> TASK INSTRUCTIONS
a: In the CollateX tutorial excerpt, how many witnesses does the example collate?
b: Name every output format that the CollateX tutorial excerpt says CollateX supports natively.
c: Copy the CollateX tutorial excerpt from "CollateX and XML, Part" up to and including "and colored HTML.".

CollateX and XML, Part 1

David J. Birnbaum (djbpitt@gmail.com, http://www.obdurodon.org), 2015-06-29

This is the first part of multi-part tutorial on processing XML with CollateX (http://collatex.net). This example collates a single line of XML from four witnesses. It spells out the details step by step in a way that would not be used in a real project, but that makes it easy to see how each step moves toward the final result. The output is in the three formats supported natively by CollateX: a plain-text alignment table, JSON, and colored HTML.

Still to come:

  • Part 2: Restructuring the code to use Python classes
  • Part 3: Reading multiline input from files

Not planned: Post-processing of generic XML output, which is best done separately with XSLT 2.0.

Load libraries


In [32]:
from collatex import *
from lxml import etree
import json,re

Create XSLT stylesheets and functions to use them


In [33]:
addWMilestones = etree.XML("""
<xsl:stylesheet version="1.0" xmlns:xsl="http://www.w3.org/1999/XSL/Transform">
    <xsl:output method="xml" indent="no" encoding="UTF-8" omit-xml-declaration="yes"/>
    <xsl:template match="*|@*">
        <xsl:copy>
            <xsl:apply-templates select="node() | @*"/>
        </xsl:copy>
    </xsl:template>
    <xsl:template match="/*">
        <xsl:copy>
            <xsl:apply-templates select="@*"/>
            <!-- insert a <w/> milestone before the first word -->
            <w/>
            <xsl:apply-templates/>
        </xsl:copy>
    </xsl:template>
    <!-- convert <add>, <sic>, and <crease> to milestones (and leave them that way)

(Data items)
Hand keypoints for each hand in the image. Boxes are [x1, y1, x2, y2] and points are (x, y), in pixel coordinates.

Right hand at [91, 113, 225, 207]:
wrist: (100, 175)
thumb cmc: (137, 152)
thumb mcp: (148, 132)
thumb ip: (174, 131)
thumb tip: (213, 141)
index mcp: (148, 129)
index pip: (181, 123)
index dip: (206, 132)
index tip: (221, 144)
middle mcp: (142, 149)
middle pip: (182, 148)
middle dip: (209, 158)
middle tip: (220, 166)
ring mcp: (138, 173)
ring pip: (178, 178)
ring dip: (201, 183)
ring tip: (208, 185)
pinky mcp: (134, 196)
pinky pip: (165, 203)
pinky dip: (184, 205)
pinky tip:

> RESULTS BY TASK
a: Four witnesses.

b:
- A plain-text alignment table
- JSON
- Colored HTML

c:
CollateX and XML, Part 1

David J. Birnbaum (djbpitt@gmail.com, http://www.obdurodon.org), 2015-06-29

This is the first part of multi-part tutorial on processing XML with CollateX (http://collatex.net). This example collates a single line of XML from four witnesses. It spells out the details step by step in a way that would not be used in a real project, but that makes it easy to see how each step moves toward the final result. The output is in the three formats supported natively by CollateX: a plain-text alignment table, JSON, and colored HTML.